The US SEC has made a negative impression on the public as several crypto experts have turned down offers to work with the regulator.
Crypto Vacancies at the US SEC Remain Unfilled
Markedly, the U.S. SEC currently has some Crypto Assets Specialist vacant positions in its office but it has needed some help in filling these vacancies.
According to the “2023 SEC OIG Management and Performance Challenges” report, as of September 30, 2023, a total of 491 out of the 5,303 authorized positions in the SEC’s office were yet to be filled. Unsurprisingly, this has been a trend with the regulator in the last four years as the vacancy rate has continually increased.
Following the discovery of some gaps in the regulation of crypto activities in the U.S., as reported by the Financial Stability Oversight Council (FSOC) and the Government Accountability Office (GAO), filling these current openings at the SEC are now part of the regulator’s plans for the next fiscal year.
The core offices of interest to the SEC are the Division of Examination, Trading and Markets, and Enforcement. The U.S. SEC wishes to fill these positions to address critical and evolving risks associated with crypto assets. Also, the Office of the General Counsel and the Office of International Affairs are looking to recruit experts whose focus will be mainly on crypto regulations and policy matters.
SEC Asking for the Unbelievable
Several theories have been promulgated as the reasons behind the high rate of staff resignation at the SEC.

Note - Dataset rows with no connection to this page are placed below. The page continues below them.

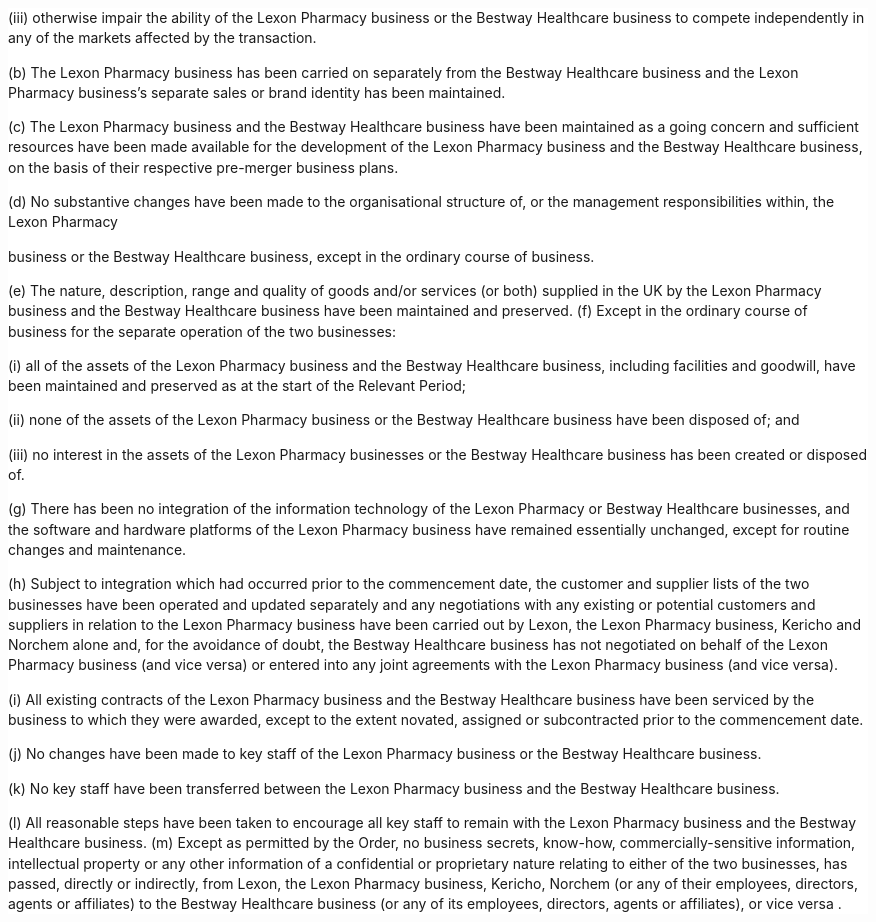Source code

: (iii) otherwise impair the ability of the Lexon Pharmacy business or the Bestway Healthcare business to compete independently in any of the markets affected by the transaction.

(b) The Lexon Pharmacy business has been carried on separately from the Bestway Healthcare business and the Lexon Pharmacy business’s separate sales or brand identity has been maintained.

(c) The Lexon Pharmacy business and the Bestway Healthcare business have been maintained as a going concern and sufficient resources have been made available for the development of the Lexon Pharmacy business and the Bestway Healthcare business, on the basis of their respective pre-merger business plans.

(d) No substantive changes have been made to the organisational structure of, or the management responsibilities within, the Lexon Pharmacy

business or the Bestway Healthcare business, except in the ordinary course of business.

(e) The nature, description, range and quality of goods and/or services (or both) supplied in the UK by the Lexon Pharmacy business and the Bestway Healthcare business have been maintained and preserved. (f) Except in the ordinary course of business for the separate operation of the two businesses:

(i) all of the assets of the Lexon Pharmacy business and the Bestway Healthcare business, including facilities and goodwill, have been maintained and preserved as at the start of the Relevant Period;

(ii) none of the assets of the Lexon Pharmacy business or the Bestway Healthcare business have been disposed of; and

(iii) no interest in the assets of the Lexon Pharmacy businesses or the Bestway Healthcare business has been created or disposed of.

(g) There has been no integration of the information technology of the Lexon Pharmacy or Bestway Healthcare businesses, and the software and hardware platforms of the Lexon Pharmacy business have remained essentially unchanged, except for routine changes and maintenance.

(h) Subject to integration which had occurred prior to the commencement date, the customer and supplier lists of the two businesses have been operated and updated separately and any negotiations with any existing or potential customers and suppliers in relation to the Lexon Pharmacy business have been carried out by Lexon, the Lexon Pharmacy business, Kericho and Norchem alone and, for the avoidance of doubt, the Bestway Healthcare business has not negotiated on behalf of the Lexon Pharmacy business (and vice versa) or entered into any joint agreements with the Lexon Pharmacy business (and vice versa).

(i) All existing contracts of the Lexon Pharmacy business and the Bestway Healthcare business have been serviced by the business to which they were awarded, except to the extent novated, assigned or subcontracted prior to the commencement date.

(j) No changes have been made to key staff of the Lexon Pharmacy business or the Bestway Healthcare business.

(k) No key staff have been transferred between the Lexon Pharmacy business and the Bestway Healthcare business.

(l) All reasonable steps have been taken to encourage all key staff to remain with the Lexon Pharmacy business and the Bestway Healthcare business. (m) Except as permitted by the Order, no business secrets, know-how, commercially-sensitive information, intellectual property or any other information of a confidential or proprietary nature relating to either of the two businesses, has passed, directly or indirectly, from Lexon, the Lexon Pharmacy business, Kericho, Norchem (or any of their employees, directors, agents or affiliates) to the Bestway Healthcare business (or any of its employees, directors, agents or affiliates), or vice versa .
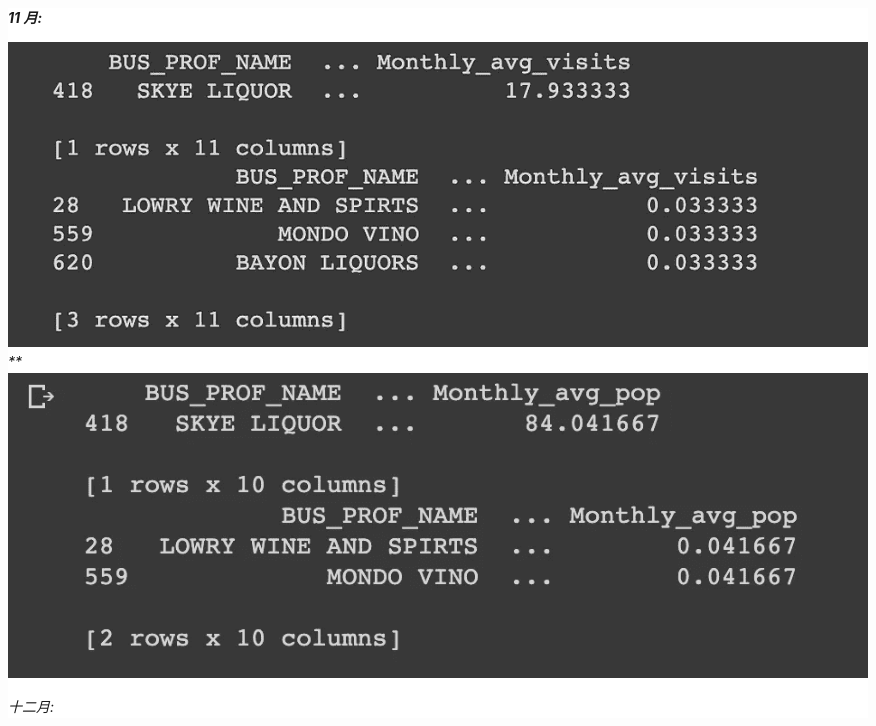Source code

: ***11 月:***

*![](img/a71b7484419b0d526c11f63f0c59343a.png)**![](img/964fe8f7ac5e15bf1e69b07baf42d61e.png)*

*十二月:*
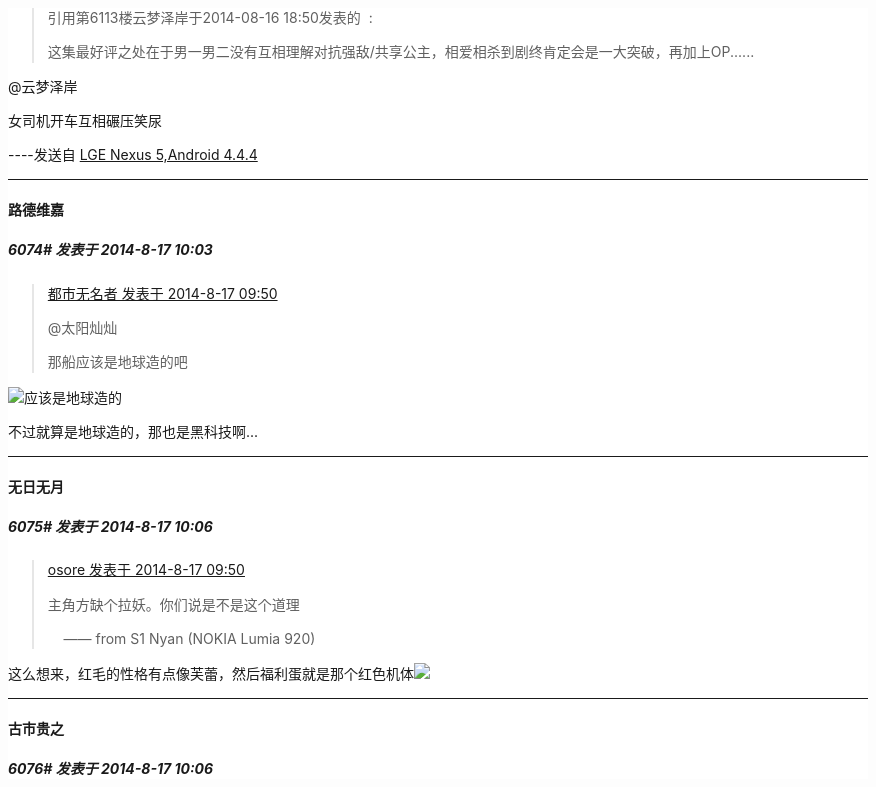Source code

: 

<blockquote>引用第6113楼云梦泽岸于2014-08-16 18:50发表的  :

这集最好评之处在于男一男二没有互相理解对抗强敌/共享公主，相爱相杀到剧终肯定会是一大突破，再加上OP......</blockquote>
@云梦泽岸

女司机开车互相碾压笑尿


----发送自 [LGE Nexus 5,Android 4.4.4](http://stage1.5j4m.com/?1.15) 







-----

####  路德维嘉  
##### 6074#       发表于 2014-8-17 10:03



<blockquote><a href="httphttps://bbs.saraba1st.com/2b/forum.php?mod=redirect&amp;goto=findpost&amp;pid=26350253&amp;ptid=999173" target="_blank">都市无名者 发表于 2014-8-17 09:50</a>

@太阳灿灿

那船应该是地球造的吧</blockquote>
<img src="https://static.saraba1st.com/image/smiley/face/35.gif" referrerpolicy="no-referrer">应该是地球造的

不过就算是地球造的，那也是黑科技啊...







-----

####  无日无月  
##### 6075#       发表于 2014-8-17 10:06



<blockquote><a href="httphttps://bbs.saraba1st.com/2b/forum.php?mod=redirect&amp;goto=findpost&amp;pid=26350251&amp;ptid=999173" target="_blank">osore 发表于 2014-8-17 09:50</a>

主角方缺个拉妖。你们说是不是这个道理

    —— from S1 Nyan (NOKIA Lumia 920)</blockquote>
这么想来，红毛的性格有点像芙蕾，然后福利蛋就是那个红色机体<img src="https://static.saraba1st.com/image/smiley/face/161.jpg" referrerpolicy="no-referrer">







-----

####  古市贵之  
##### 6076#       发表于 2014-8-17 10:06
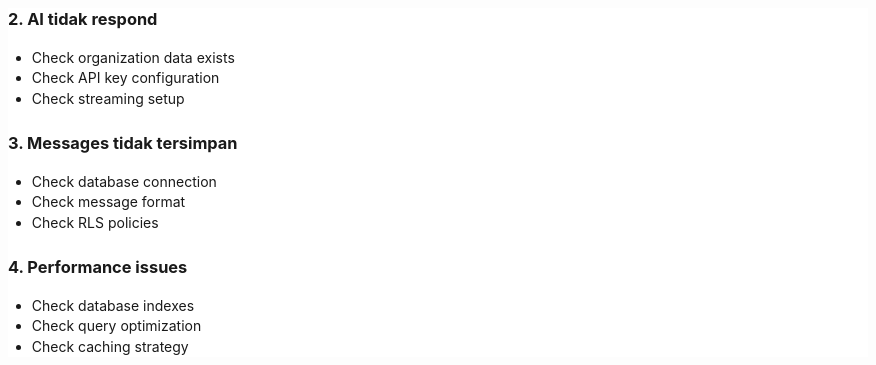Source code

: ### 2. AI tidak respond

- Check organization data exists
- Check API key configuration
- Check streaming setup

### 3. Messages tidak tersimpan

- Check database connection
- Check message format
- Check RLS policies

### 4. Performance issues

- Check database indexes
- Check query optimization
- Check caching strategy
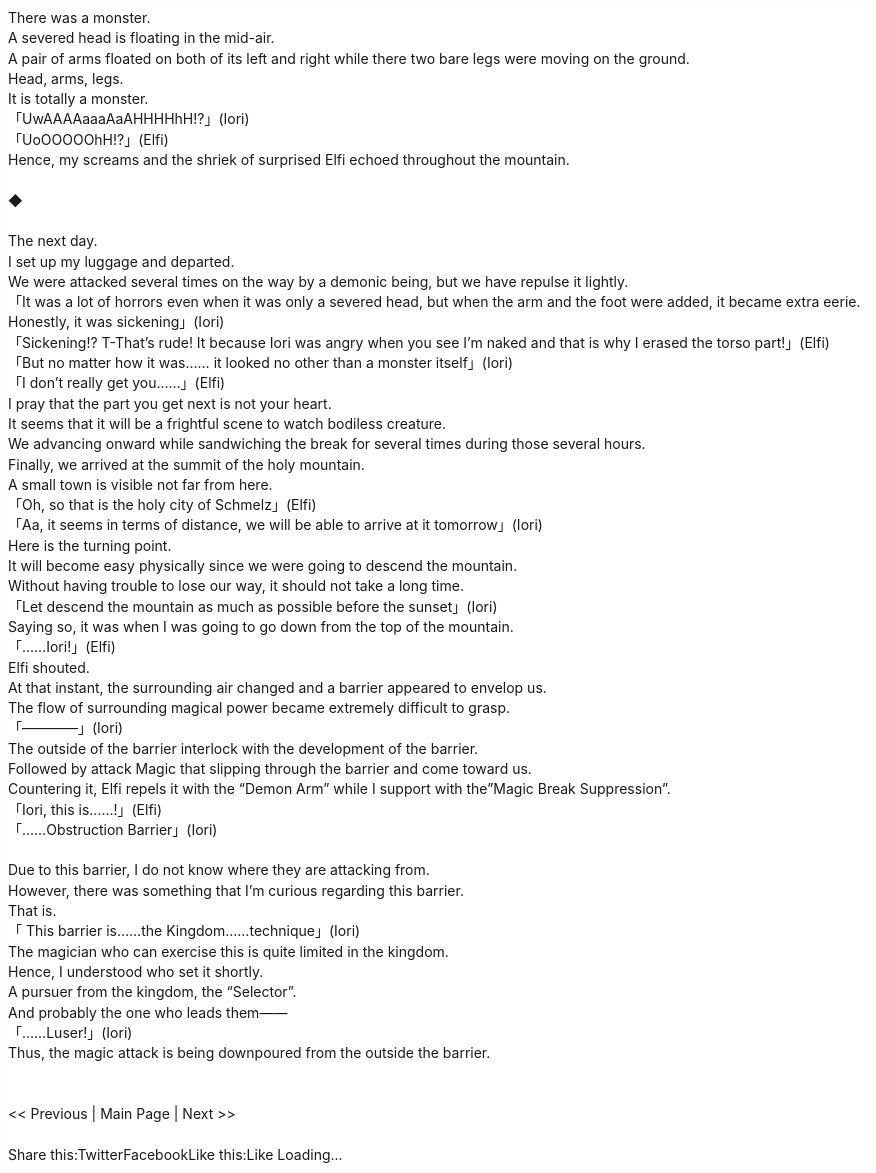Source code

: There was a monster.<br/>
A severed head is floating in the mid-air.<br/>
A pair of arms floated on both of its left and right while there two bare legs were moving on the ground.<br/>
Head, arms, legs.<br/>
It is totally a monster.<br/>
「UwAAAAaaaAaAHHHHhH!?」(Iori)<br/>
「UoOOOOOhH!?」(Elfi)<br/>
Hence, my screams and the shriek of surprised Elfi echoed throughout the mountain.<br/>
 <br/>
◆<br/>
 <br/>
The next day.<br/>
I set up my luggage and departed.<br/>
We were attacked several times on the way by a demonic being, but we have repulse it lightly.<br/>
「It was a lot of horrors even when it was only a severed head, but when the arm and the foot were added, it became extra eerie. Honestly, it was sickening」(Iori)<br/>
「Sickening!? T-That’s rude! It because Iori was angry when you see I’m naked and that is why I erased the torso part!」(Elfi)<br/>
「But no matter how it was…… it looked no other than a monster itself」(Iori)<br/>
「I don’t really get you……」(Elfi)<br/>
I pray that the part you get next is not your heart.<br/>
It seems that it will be a frightful scene to watch bodiless creature.<br/>
We advancing onward while sandwiching the break for several times during those several hours.<br/>
Finally, we arrived at the summit of the holy mountain.<br/>
A small town is visible not far from here.<br/>
「Oh, so that is the holy city of Schmelz」(Elfi)<br/>
「Aa, it seems in terms of distance, we will be able to arrive at it tomorrow」(Iori)<br/>
Here is the turning point.<br/>
It will become easy physically since we were going to descend the mountain.<br/>
Without having trouble to lose our way, it should not take a long time.<br/>
「Let descend the mountain as much as possible before the sunset」(Iori)<br/>
Saying so, it was when I was going to go down from the top of the mountain.<br/>
「……Iori!」(Elfi)<br/>
Elfi shouted.<br/>
At that instant, the surrounding air changed and a barrier appeared to envelop us.<br/>
The flow of surrounding magical power became extremely difficult to grasp.<br/>
「――――」(Iori)<br/>
The outside of the barrier interlock with the development of the barrier.<br/>
Followed by attack Magic that slipping through the barrier and come toward us.<br/>
Countering it, Elfi repels it with the “Demon Arm” while I support with the”Magic Break Suppression”.<br/>
「Iori, this is……!」(Elfi)<br/>
「……Obstruction Barrier」(Iori)<br/>
 <br/>
Due to this barrier, I do not know where they are attacking from.<br/>
However, there was something that I’m curious regarding this barrier.<br/>
That is.<br/>
「 This barrier is……the Kingdom……technique」(Iori)<br/>
The magician who can exercise this is quite limited in the kingdom.<br/>
Hence, I understood who set it shortly.<br/>
A pursuer from the kingdom, the “Selector”.<br/>
And probably the one who leads them――<br/>
「……Luser!」(Iori)<br/>
Thus, the magic attack is being downpoured from the outside the barrier.<br/>
 <br/>
 <br/>
<< Previous | Main Page | Next >><br/>
 <br/>
Share this:TwitterFacebookLike this:Like Loading... 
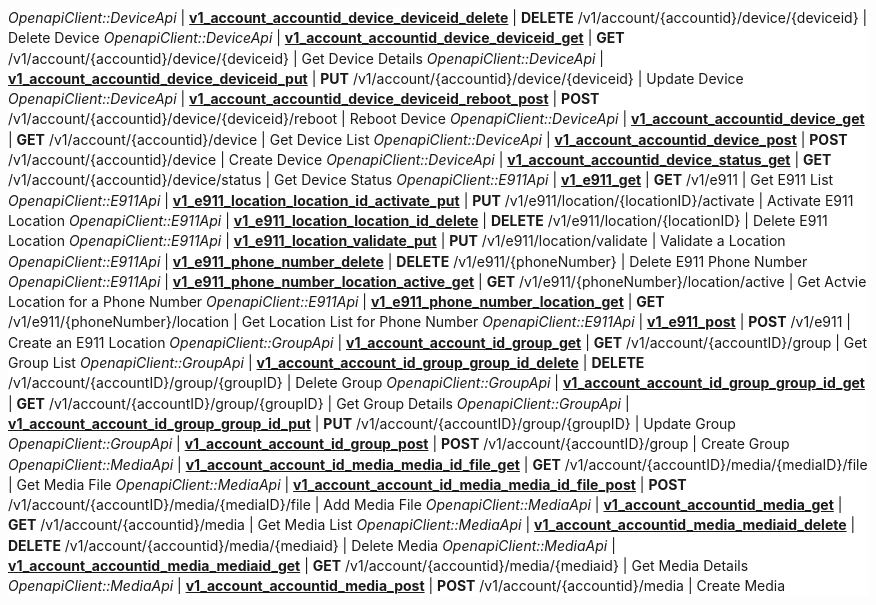 *OpenapiClient::DeviceApi* | [**v1_account_accountid_device_deviceid_delete**](docs/DeviceApi.md#v1_account_accountid_device_deviceid_delete) | **DELETE** /v1/account/{accountid}/device/{deviceid} | Delete Device
*OpenapiClient::DeviceApi* | [**v1_account_accountid_device_deviceid_get**](docs/DeviceApi.md#v1_account_accountid_device_deviceid_get) | **GET** /v1/account/{accountid}/device/{deviceid} | Get Device Details
*OpenapiClient::DeviceApi* | [**v1_account_accountid_device_deviceid_put**](docs/DeviceApi.md#v1_account_accountid_device_deviceid_put) | **PUT** /v1/account/{accountid}/device/{deviceid} | Update Device
*OpenapiClient::DeviceApi* | [**v1_account_accountid_device_deviceid_reboot_post**](docs/DeviceApi.md#v1_account_accountid_device_deviceid_reboot_post) | **POST** /v1/account/{accountid}/device/{deviceid}/reboot | Reboot Device
*OpenapiClient::DeviceApi* | [**v1_account_accountid_device_get**](docs/DeviceApi.md#v1_account_accountid_device_get) | **GET** /v1/account/{accountid}/device | Get Device List
*OpenapiClient::DeviceApi* | [**v1_account_accountid_device_post**](docs/DeviceApi.md#v1_account_accountid_device_post) | **POST** /v1/account/{accountid}/device | Create Device
*OpenapiClient::DeviceApi* | [**v1_account_accountid_device_status_get**](docs/DeviceApi.md#v1_account_accountid_device_status_get) | **GET** /v1/account/{accountid}/device/status | Get Device Status
*OpenapiClient::E911Api* | [**v1_e911_get**](docs/E911Api.md#v1_e911_get) | **GET** /v1/e911 | Get E911 List
*OpenapiClient::E911Api* | [**v1_e911_location_location_id_activate_put**](docs/E911Api.md#v1_e911_location_location_id_activate_put) | **PUT** /v1/e911/location/{locationID}/activate | Activate E911 Location
*OpenapiClient::E911Api* | [**v1_e911_location_location_id_delete**](docs/E911Api.md#v1_e911_location_location_id_delete) | **DELETE** /v1/e911/location/{locationID} | Delete E911 Location
*OpenapiClient::E911Api* | [**v1_e911_location_validate_put**](docs/E911Api.md#v1_e911_location_validate_put) | **PUT** /v1/e911/location/validate | Validate a Location
*OpenapiClient::E911Api* | [**v1_e911_phone_number_delete**](docs/E911Api.md#v1_e911_phone_number_delete) | **DELETE** /v1/e911/{phoneNumber} | Delete E911 Phone Number
*OpenapiClient::E911Api* | [**v1_e911_phone_number_location_active_get**](docs/E911Api.md#v1_e911_phone_number_location_active_get) | **GET** /v1/e911/{phoneNumber}/location/active | Get Actvie Location for a Phone Number
*OpenapiClient::E911Api* | [**v1_e911_phone_number_location_get**](docs/E911Api.md#v1_e911_phone_number_location_get) | **GET** /v1/e911/{phoneNumber}/location | Get Location List for Phone Number
*OpenapiClient::E911Api* | [**v1_e911_post**](docs/E911Api.md#v1_e911_post) | **POST** /v1/e911 | Create an E911 Location
*OpenapiClient::GroupApi* | [**v1_account_account_id_group_get**](docs/GroupApi.md#v1_account_account_id_group_get) | **GET** /v1/account/{accountID}/group | Get Group List
*OpenapiClient::GroupApi* | [**v1_account_account_id_group_group_id_delete**](docs/GroupApi.md#v1_account_account_id_group_group_id_delete) | **DELETE** /v1/account/{accountID}/group/{groupID} | Delete Group
*OpenapiClient::GroupApi* | [**v1_account_account_id_group_group_id_get**](docs/GroupApi.md#v1_account_account_id_group_group_id_get) | **GET** /v1/account/{accountID}/group/{groupID} | Get Group Details
*OpenapiClient::GroupApi* | [**v1_account_account_id_group_group_id_put**](docs/GroupApi.md#v1_account_account_id_group_group_id_put) | **PUT** /v1/account/{accountID}/group/{groupID} | Update Group
*OpenapiClient::GroupApi* | [**v1_account_account_id_group_post**](docs/GroupApi.md#v1_account_account_id_group_post) | **POST** /v1/account/{accountID}/group | Create Group
*OpenapiClient::MediaApi* | [**v1_account_account_id_media_media_id_file_get**](docs/MediaApi.md#v1_account_account_id_media_media_id_file_get) | **GET** /v1/account/{accountID}/media/{mediaID}/file | Get Media File
*OpenapiClient::MediaApi* | [**v1_account_account_id_media_media_id_file_post**](docs/MediaApi.md#v1_account_account_id_media_media_id_file_post) | **POST** /v1/account/{accountID}/media/{mediaID}/file | Add Media File
*OpenapiClient::MediaApi* | [**v1_account_accountid_media_get**](docs/MediaApi.md#v1_account_accountid_media_get) | **GET** /v1/account/{accountid}/media | Get Media List
*OpenapiClient::MediaApi* | [**v1_account_accountid_media_mediaid_delete**](docs/MediaApi.md#v1_account_accountid_media_mediaid_delete) | **DELETE** /v1/account/{accountid}/media/{mediaid} | Delete Media
*OpenapiClient::MediaApi* | [**v1_account_accountid_media_mediaid_get**](docs/MediaApi.md#v1_account_accountid_media_mediaid_get) | **GET** /v1/account/{accountid}/media/{mediaid} | Get Media Details
*OpenapiClient::MediaApi* | [**v1_account_accountid_media_post**](docs/MediaApi.md#v1_account_accountid_media_post) | **POST** /v1/account/{accountid}/media | Create Media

Some of the SEC officials believe that staff shortage which leads to an increase in workload, is a reason for staff exit. The regulator cited a small pool of qualified experts and steep competition with the private sector as some of the challenges it faces when trying to fill up crypto-related positions.
There is also the problem of asking qualified candidates to do away with their crypto holdings before taking up a position with the commission. Unfortunately, this prohibition puts the agency at a disadvantage in getting skilled hands to handle its crypto-related regulation.
This need is important to ease out the friction between the crypto industry and the regulators as the commission is constantly called out for its governance style, a trend that might be attributed to shortage of staff.